• Tugas Anda:
[1] Salin kembali bagian artikel tentang kepala daerah yang tersandung korupsi, mulai dari "Berdasarkan catatan statistik" sampai dengan "ditetapkan sebagai tersangka.", dengan mengganti "rasuah" menjadi "korupsi".
[2] Menurut artikel tentang kepala daerah yang tersandung korupsi, berapa kepala daerah yang terjerat kasus korupsi sepanjang 2004-2014 berdasarkan catatan statistik penindakan KPK?

*** Sumber ***

Ini 10 Kepala Daerah yang Tersandung Korupsi di 2014
Refleksi 2014

Ini 10 Kepala Daerah yang Tersandung Korupsi di 2014

Ada fenomena kepala daerah yang diduga melakukan tindak pidana korupsi bersama pasangannya (istri).

Oleh:
NOV
Bacaan 2 Menit
Wali Kota Palembang Romi Herton dan Istrinya, Masyitoh (mengenakan rompi tahanan KPK). Foto: RES.
Wali Kota Palembang Romi Herton dan Istrinya, Masyitoh (mengenakan rompi tahanan KPK). Foto: RES.
Berdasarkan catatan statistik penindakan KPK, sepanjang 2004-2014 terdapat 54 Kepala Daerah yang terjerat kasus korupsi. Di tahun 2014 sendiri, terdapat sejumlah kepala daerah yang terjerat kasus korupsi. Hukumonline mencoba merangkum 10 kepala daerah aktif yang 'tersandung' kasus rasuah. Mereka terdiri dari Gubernur, dan Wali Kota/Bupati. Berikut daftar kasusnya:

1.      Gubernur Riau, Annas Maamun
Annas terjaring operasi tangkap tangan (OTT) KPK pada 25 September 2014. Anas ditangkap bersama delapan orang lainnya di sebuah rumah di kawasan Perumahan Citra Grand Cibubur. Setelah pemeriksaan intensif, Annas dan seorang dosen Universitas Riau bernama Gulat Medali Emas Manurung ditetapkan sebagai tersangka.

*** Bahan yang Disediakan ***

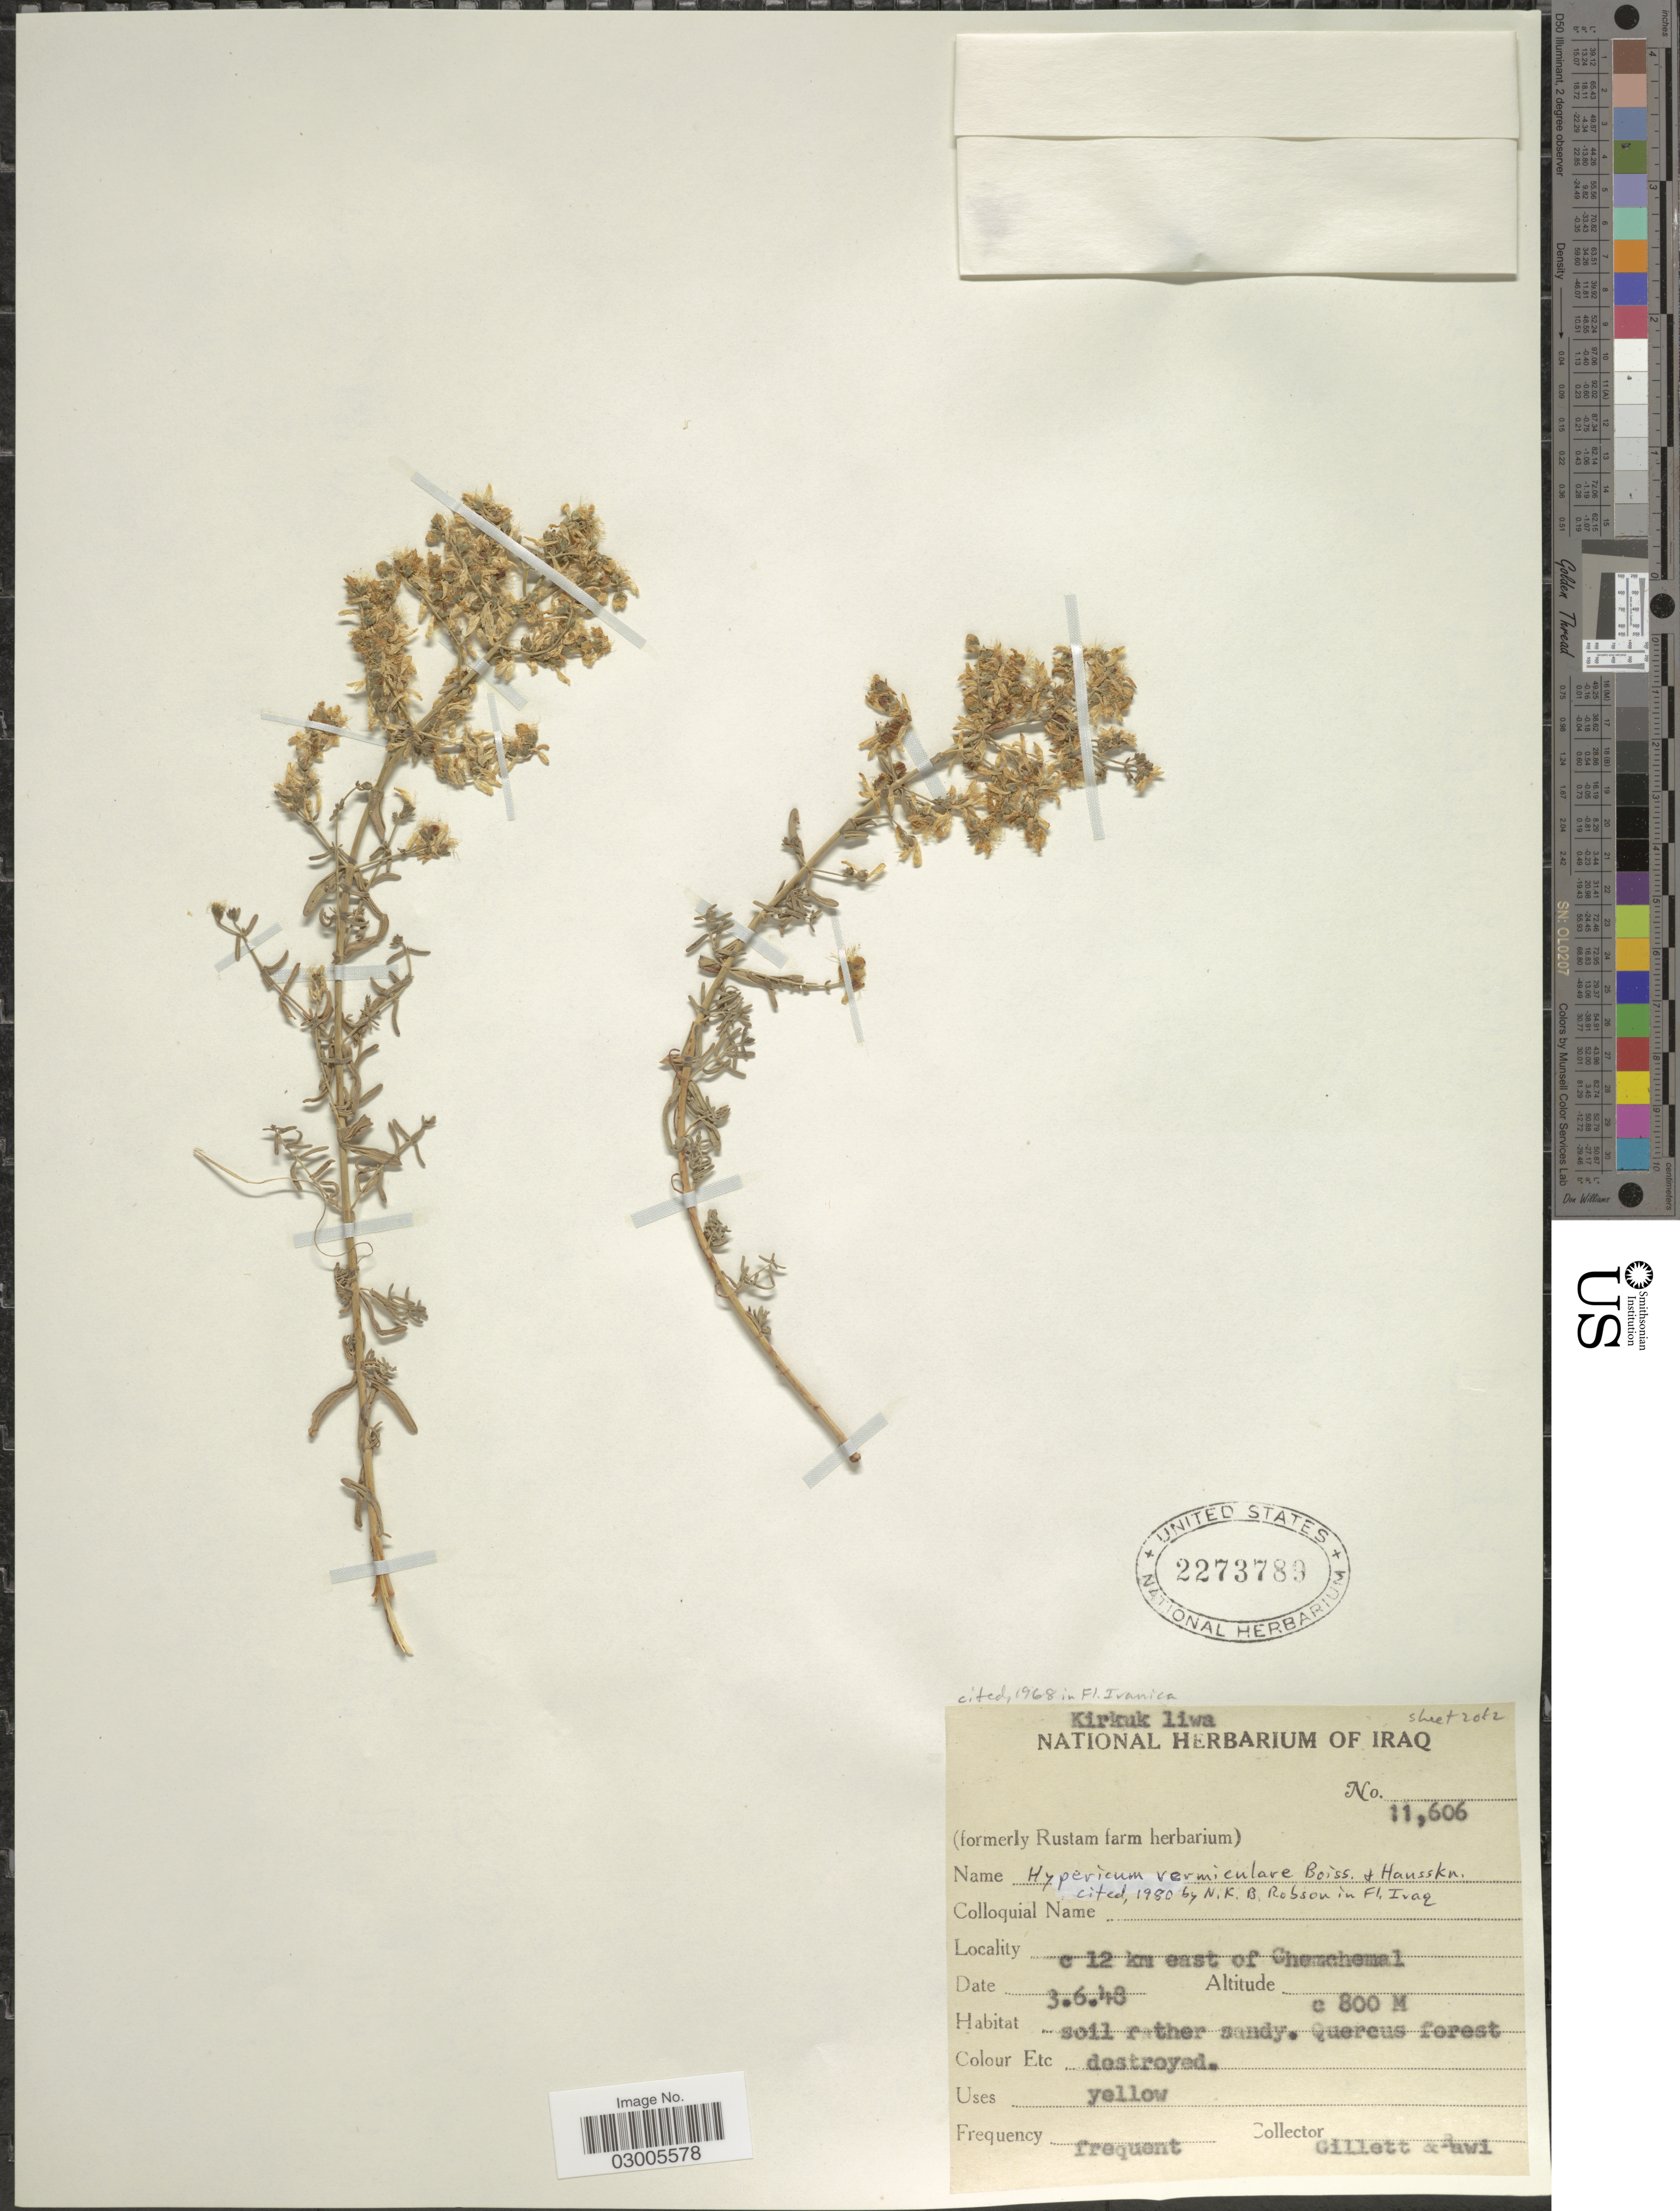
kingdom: Plantae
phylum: Tracheophyta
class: Magnoliopsida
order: Malpighiales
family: Hypericaceae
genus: Hypericum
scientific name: Hypericum vermiculare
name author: Boiss. & Hausskn.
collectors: Gillett, -- & -. Rawi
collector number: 11606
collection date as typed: Transcribed d/m/y: 3/6/48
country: Iraq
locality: Kirkuk liwa. C 12 km east of Chemchamal.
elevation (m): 800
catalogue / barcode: US 2273789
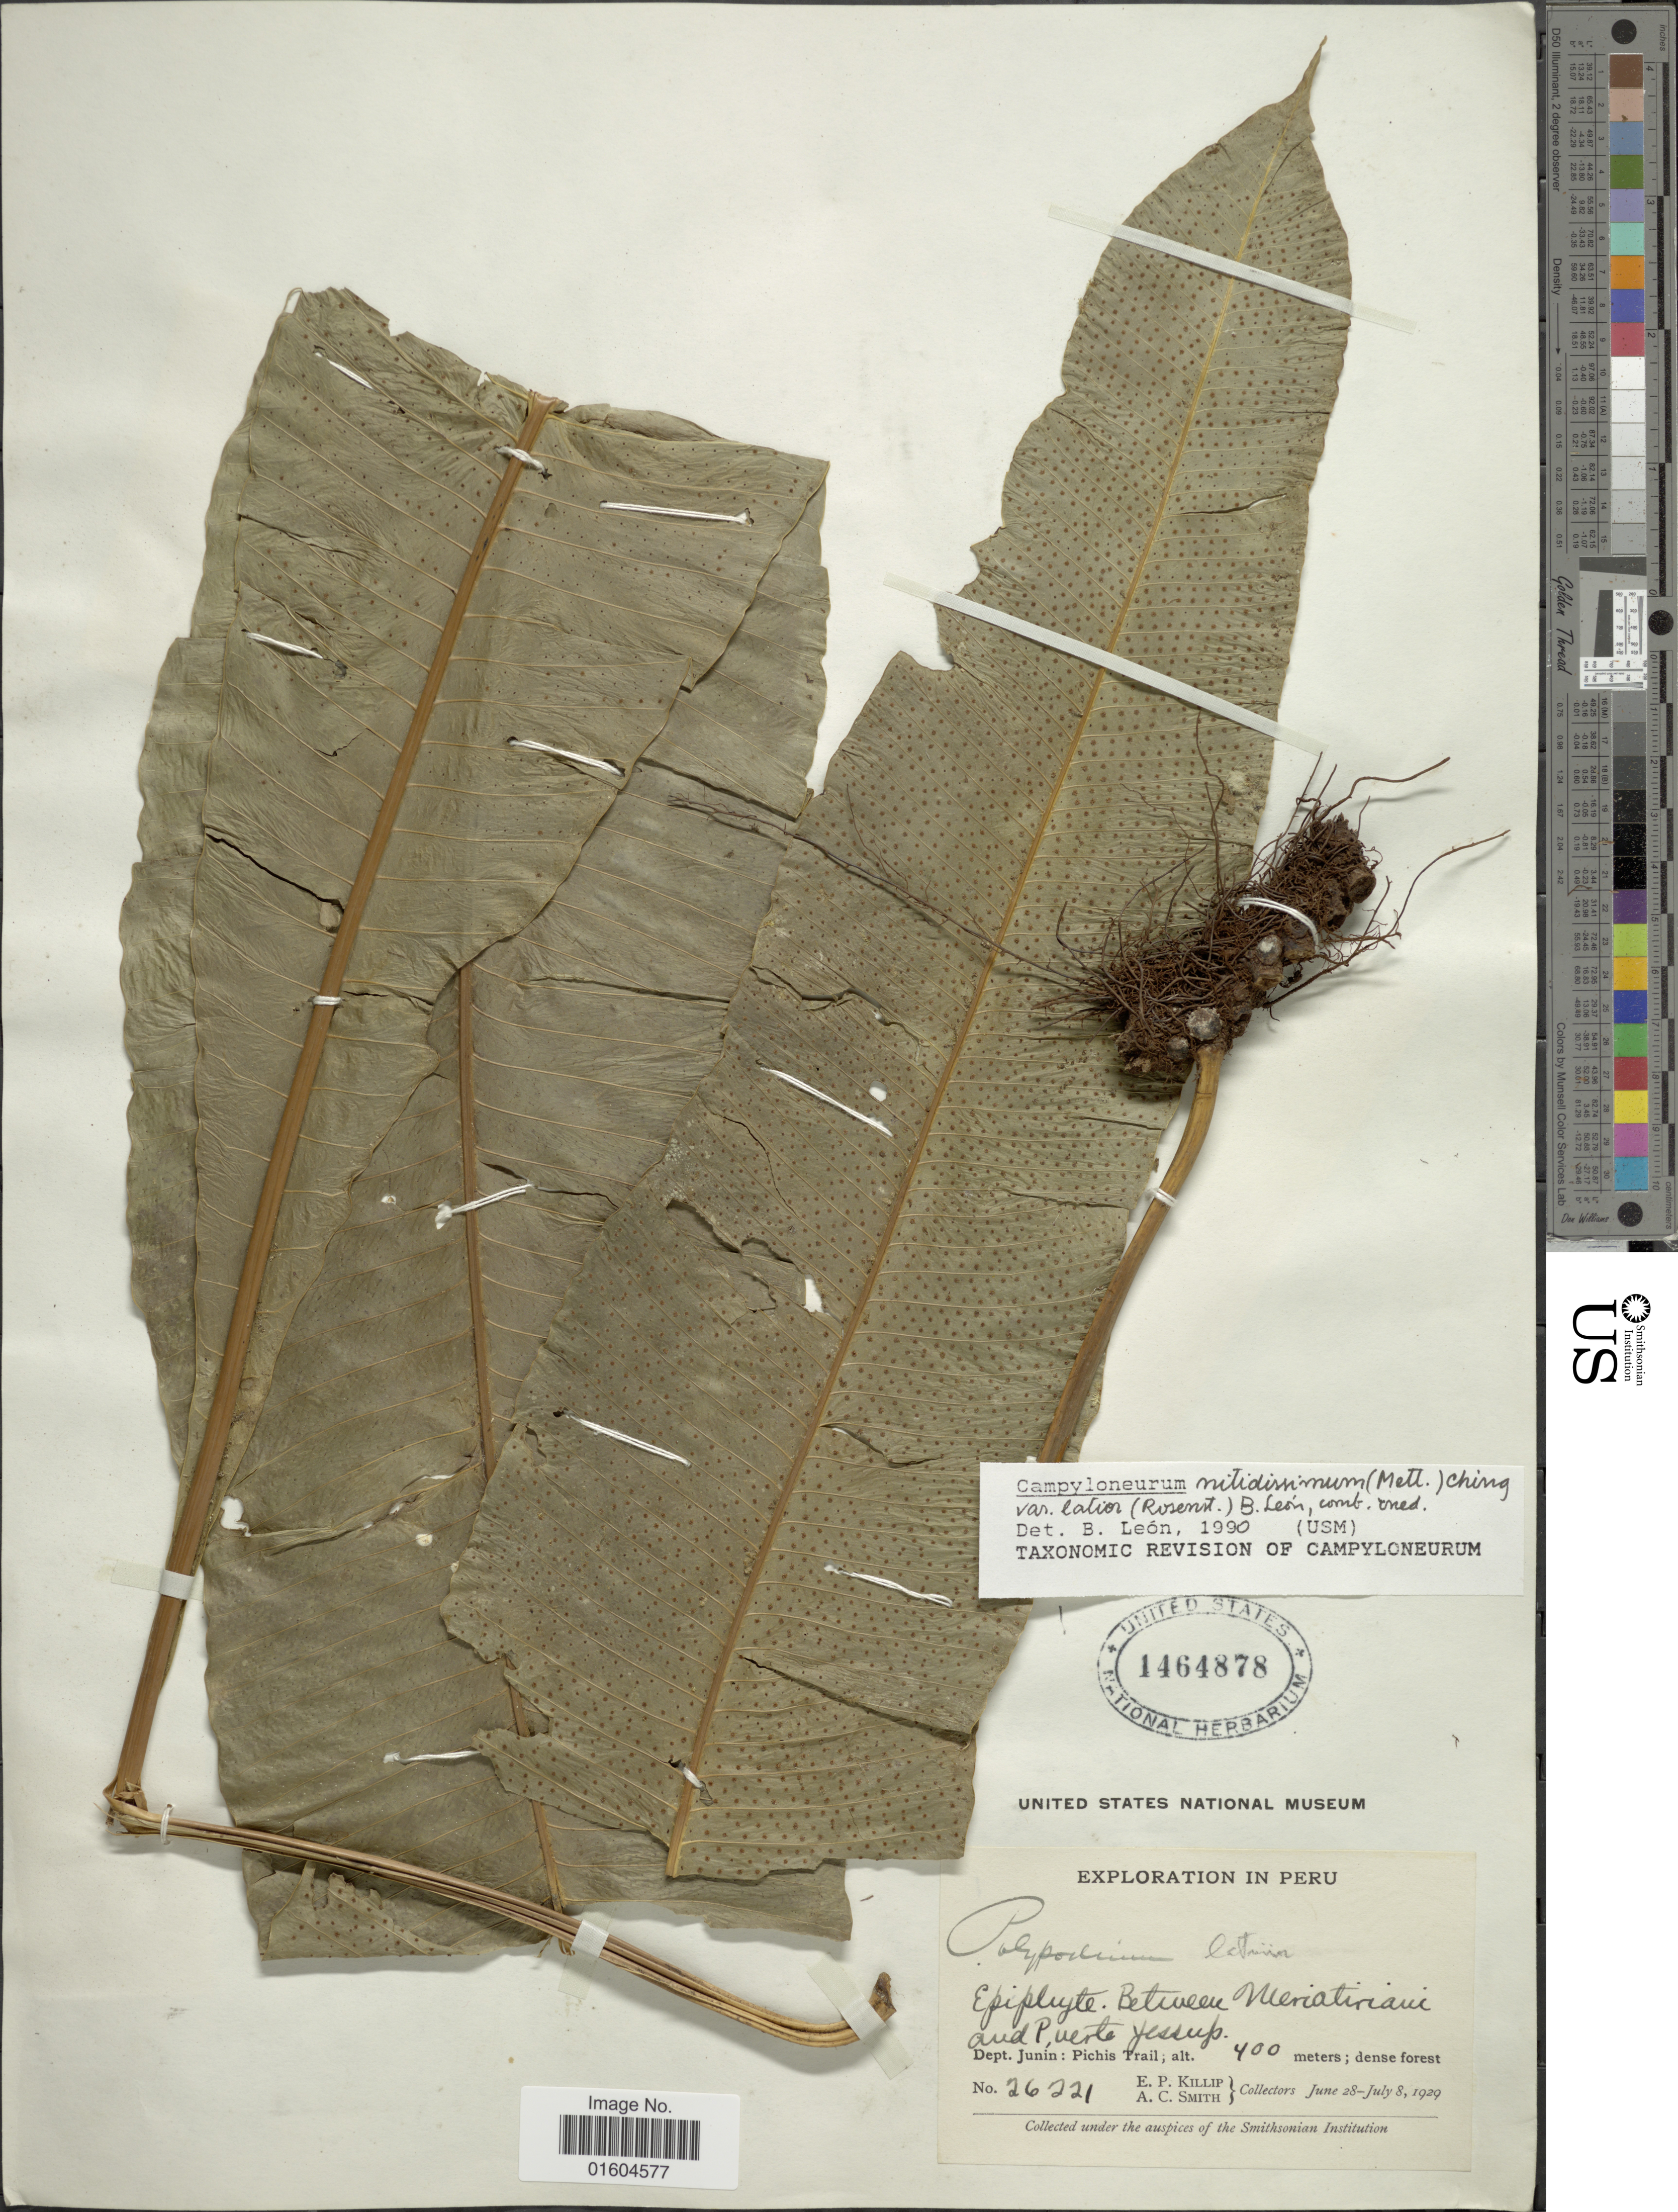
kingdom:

***

• Jawaban per Tugas:
[1]
Berdasarkan catatan statistik penindakan KPK, sepanjang 2004-2014 terdapat 54 Kepala Daerah yang terjerat kasus korupsi. Di tahun 2014 sendiri, terdapat sejumlah kepala daerah yang terjerat kasus korupsi. Hukumonline mencoba merangkum 10 kepala daerah aktif yang 'tersandung' kasus korupsi. Mereka terdiri dari Gubernur, dan Wali Kota/Bupati. Berikut daftar kasusnya:

1.      Gubernur Riau, Annas Maamun
Annas terjaring operasi tangkap tangan (OTT) KPK pada 25 September 2014. Anas ditangkap bersama delapan orang lainnya di sebuah rumah di kawasan Perumahan Citra Grand Cibubur. Setelah pemeriksaan intensif, Annas dan seorang dosen Universitas Riau bernama Gulat Medali Emas Manurung ditetapkan sebagai tersangka.

[2] 54 kepala daerah.